Es waren vielleicht fünf Mücken in dem einen Sammelgefäß. Die eine oder andere konnte bei dem Herausnehmen entfliehen. Man hatte deshalb die Fenster fest verschlossen. Die Hitze, der üble Geruch von meiner Wenigkeit waren noch unerträglicher geworden. Aber wenigstens waren die Experimentierenden mit ihren kostbaren, schwer ersetzlichen Tierchen gegen einen solchen Zufall gefeit. Also Geduld, sagte ich zu mir. Georg Letham junior, nimm dich zusammen, sei ein Mann, halte aus. Halte aus, beherrsche dich, ein Mückenstich mehr oder weniger wird dich nicht umbringen. Gut. Ich biß die Zähne zusammen und beherrschte mich.

Die blanke, kleine Reagenzröhre, die Carolus in der Hand hielt und mit der Mündung gegen meinen Oberarm preßte, glänzte mörderisch im Lichte der angezündeten elektrischen Lampen. Ich heftete meinen Blick auf das blitzende Glas, und zwar auf das halbkugelige Ende des Röhrchens, ich wollte die Insekten nicht mehr sehen und in tödlicher Ungeduld darauf lauern, ob sie jetzt anbissen oder nicht. Endlich war es zu Ende.

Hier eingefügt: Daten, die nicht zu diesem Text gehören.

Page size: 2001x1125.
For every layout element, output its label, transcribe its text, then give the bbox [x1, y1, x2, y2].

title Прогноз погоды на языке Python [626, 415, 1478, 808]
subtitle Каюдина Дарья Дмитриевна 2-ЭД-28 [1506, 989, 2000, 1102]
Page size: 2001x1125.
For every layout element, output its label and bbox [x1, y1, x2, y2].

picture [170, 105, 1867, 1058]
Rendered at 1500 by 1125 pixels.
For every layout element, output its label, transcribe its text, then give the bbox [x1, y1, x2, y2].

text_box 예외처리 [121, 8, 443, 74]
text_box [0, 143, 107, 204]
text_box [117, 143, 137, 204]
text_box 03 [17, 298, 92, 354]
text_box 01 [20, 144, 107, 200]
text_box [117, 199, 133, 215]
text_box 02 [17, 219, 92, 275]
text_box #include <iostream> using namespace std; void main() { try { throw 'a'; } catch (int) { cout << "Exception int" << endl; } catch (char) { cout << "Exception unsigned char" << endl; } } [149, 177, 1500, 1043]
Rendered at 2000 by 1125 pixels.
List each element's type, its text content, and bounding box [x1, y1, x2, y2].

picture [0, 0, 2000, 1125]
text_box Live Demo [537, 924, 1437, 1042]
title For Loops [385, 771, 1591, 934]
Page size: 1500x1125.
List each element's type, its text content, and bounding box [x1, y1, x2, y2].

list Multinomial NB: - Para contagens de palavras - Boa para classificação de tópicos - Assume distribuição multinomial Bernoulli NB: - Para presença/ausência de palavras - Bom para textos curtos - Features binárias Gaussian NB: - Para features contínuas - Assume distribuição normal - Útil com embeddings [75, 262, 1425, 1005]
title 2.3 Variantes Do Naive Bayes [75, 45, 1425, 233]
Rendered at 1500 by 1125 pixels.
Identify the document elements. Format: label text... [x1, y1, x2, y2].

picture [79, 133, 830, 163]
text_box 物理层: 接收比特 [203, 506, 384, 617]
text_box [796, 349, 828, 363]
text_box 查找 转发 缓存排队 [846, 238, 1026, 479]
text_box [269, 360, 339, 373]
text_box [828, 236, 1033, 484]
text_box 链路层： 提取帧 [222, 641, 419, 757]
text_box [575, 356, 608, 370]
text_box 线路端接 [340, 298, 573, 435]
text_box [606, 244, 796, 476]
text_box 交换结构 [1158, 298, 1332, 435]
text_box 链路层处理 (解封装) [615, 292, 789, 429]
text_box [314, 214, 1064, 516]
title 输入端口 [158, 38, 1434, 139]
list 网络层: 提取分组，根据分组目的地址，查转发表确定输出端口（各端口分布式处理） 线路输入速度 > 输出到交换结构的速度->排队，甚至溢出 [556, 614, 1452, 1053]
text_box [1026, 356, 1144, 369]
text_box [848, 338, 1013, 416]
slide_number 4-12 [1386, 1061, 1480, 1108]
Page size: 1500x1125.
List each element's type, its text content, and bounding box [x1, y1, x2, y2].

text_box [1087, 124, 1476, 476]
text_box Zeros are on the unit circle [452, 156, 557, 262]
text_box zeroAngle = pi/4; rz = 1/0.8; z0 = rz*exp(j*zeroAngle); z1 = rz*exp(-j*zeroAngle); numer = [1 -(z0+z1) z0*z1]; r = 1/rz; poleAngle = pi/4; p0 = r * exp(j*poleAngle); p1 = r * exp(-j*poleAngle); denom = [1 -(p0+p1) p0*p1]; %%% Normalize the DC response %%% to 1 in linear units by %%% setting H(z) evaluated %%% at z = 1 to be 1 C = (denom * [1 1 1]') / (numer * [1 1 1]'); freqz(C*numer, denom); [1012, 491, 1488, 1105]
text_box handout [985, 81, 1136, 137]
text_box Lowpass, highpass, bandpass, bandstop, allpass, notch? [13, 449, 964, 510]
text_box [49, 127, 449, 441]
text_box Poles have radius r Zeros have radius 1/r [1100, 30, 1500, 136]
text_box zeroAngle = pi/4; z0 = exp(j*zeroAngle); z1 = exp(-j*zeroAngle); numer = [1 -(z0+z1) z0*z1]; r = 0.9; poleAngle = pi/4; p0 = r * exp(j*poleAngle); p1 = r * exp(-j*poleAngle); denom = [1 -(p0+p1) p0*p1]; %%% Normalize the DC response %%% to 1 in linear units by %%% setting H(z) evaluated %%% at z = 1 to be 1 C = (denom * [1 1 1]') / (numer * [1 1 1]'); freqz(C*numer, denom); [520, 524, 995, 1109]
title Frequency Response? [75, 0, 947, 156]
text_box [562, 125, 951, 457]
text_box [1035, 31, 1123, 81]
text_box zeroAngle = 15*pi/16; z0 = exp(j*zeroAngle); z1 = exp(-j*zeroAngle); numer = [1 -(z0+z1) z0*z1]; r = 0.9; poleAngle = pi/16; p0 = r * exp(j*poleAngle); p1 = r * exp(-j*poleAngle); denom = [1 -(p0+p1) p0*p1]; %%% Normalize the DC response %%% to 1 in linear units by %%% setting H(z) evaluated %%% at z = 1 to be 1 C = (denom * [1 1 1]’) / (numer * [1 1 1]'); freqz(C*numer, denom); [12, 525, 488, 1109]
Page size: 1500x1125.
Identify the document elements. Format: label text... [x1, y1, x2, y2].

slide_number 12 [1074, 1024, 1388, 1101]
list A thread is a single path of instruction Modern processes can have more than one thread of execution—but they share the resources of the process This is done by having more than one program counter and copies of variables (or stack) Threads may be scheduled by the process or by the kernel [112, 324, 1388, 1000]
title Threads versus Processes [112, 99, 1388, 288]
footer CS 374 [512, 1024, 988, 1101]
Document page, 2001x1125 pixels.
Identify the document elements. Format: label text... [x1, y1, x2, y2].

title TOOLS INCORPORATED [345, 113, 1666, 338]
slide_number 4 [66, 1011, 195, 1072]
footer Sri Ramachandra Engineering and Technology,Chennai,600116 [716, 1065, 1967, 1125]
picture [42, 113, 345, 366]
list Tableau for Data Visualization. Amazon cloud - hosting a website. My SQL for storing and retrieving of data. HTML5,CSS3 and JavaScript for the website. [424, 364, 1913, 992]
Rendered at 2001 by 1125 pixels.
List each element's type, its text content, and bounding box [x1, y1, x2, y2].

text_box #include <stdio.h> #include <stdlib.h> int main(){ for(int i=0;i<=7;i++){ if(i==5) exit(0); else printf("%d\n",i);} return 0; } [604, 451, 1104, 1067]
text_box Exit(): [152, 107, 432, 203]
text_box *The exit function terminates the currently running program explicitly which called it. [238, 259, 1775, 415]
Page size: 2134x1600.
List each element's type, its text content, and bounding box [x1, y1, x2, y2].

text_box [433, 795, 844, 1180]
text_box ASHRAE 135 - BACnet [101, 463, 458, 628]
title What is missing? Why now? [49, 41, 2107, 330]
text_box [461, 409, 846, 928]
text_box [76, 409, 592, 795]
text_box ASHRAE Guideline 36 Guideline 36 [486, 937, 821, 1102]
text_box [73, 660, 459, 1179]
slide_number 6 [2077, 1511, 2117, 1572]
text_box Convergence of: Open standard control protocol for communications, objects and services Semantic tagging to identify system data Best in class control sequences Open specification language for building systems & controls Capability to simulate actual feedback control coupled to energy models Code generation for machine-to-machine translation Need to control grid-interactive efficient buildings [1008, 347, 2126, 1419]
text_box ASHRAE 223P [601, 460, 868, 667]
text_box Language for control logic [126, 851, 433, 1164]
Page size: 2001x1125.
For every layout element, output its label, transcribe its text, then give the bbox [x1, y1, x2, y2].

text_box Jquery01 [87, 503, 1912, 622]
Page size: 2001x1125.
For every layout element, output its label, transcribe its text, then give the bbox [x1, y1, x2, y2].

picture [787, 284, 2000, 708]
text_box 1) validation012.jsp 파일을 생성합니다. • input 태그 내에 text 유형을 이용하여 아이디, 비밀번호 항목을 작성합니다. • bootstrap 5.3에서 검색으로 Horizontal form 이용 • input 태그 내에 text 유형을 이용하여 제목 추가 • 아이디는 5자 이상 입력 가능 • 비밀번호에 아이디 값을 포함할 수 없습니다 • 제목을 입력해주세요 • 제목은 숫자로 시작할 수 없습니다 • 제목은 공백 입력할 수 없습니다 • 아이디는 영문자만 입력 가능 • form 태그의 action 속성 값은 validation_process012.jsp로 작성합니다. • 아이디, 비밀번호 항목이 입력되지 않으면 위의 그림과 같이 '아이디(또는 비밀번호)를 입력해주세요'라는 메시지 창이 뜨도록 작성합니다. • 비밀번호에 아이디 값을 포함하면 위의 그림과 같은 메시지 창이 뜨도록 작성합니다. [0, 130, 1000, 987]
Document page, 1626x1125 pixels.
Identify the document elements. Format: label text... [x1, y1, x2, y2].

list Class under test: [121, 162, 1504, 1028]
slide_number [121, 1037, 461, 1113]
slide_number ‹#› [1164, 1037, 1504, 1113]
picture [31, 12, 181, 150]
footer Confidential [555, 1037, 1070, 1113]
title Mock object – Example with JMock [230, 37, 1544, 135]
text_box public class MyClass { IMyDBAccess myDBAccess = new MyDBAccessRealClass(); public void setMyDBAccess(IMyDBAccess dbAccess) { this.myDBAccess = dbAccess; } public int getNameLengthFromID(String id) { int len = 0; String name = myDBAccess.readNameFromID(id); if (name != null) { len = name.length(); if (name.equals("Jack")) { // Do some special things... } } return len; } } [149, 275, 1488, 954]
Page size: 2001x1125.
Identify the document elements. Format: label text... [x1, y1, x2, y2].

Sie gingen im Gänsemarsch ab, Carolus, Walter, March; die Schwester erschien, frisch gewaschen und gekämmt, mit frischer Nonnenhaube über den Haaren, nach Seife duftend, sie öffnete die Fenster, löschte die Lichter bis auf eines, ein sehr gedämpftes zu meinen Häupten, sie tätschelte die Kissen wieder zurecht, sie flößte mir Eisstückchen ein, sie säuberte meinen Guttaperchalatz, sie zog das Bettuch zu meinen Füßen zurecht und nickte March geheimnisvoll zu, der eben eintrat, einen dicken Brief mit der Schrift meines Vaters in der Hand. Sie schien etwas ernst, während der alte Junge mir zulachte. Ich sah und sah nicht. Ich schlief sehr leicht ein und wunderte mich darüber. Ich hatte so viele Tage und Nächte fast gänzlich ohne Schlummer verbringen müssen. Ich war wirklich so schlafgierig geworden wie nur je ein vom Fieber Gehetzter. Beim Eintritt des March, also vor dem Ansetzen der Moskitos, war es wohl sechs Uhr gewesen, jetzt konnte es acht Uhr sein. Ich streckte mich gründlich aus. Ich merkte, wie das Tempo meiner Atemzüge nachließ, und wie alles in mir, von Kopf bis zu Fuß, eindämmerte und abstarb. Es war ein gutes, friedliches Absterben, ein allmähliches, völlig unabwendbares und im Grunde doch schönes, freiwilliges Versinken. Es war, als schraube ich an dem bekannten Handgriff des Mikroskopkondensors die Irisblende zusammen. Das Licht, das dann der Forscher durch das Okular empfängt, wird allmählich schwächer und schwächer, aber die Dinge treten mit einer Schärfe, einer Ruhe und Unabänderlichkeit hervor, wie er sie vorher nicht gekannt hat. Jetzt hörte ich mich tief schlafen.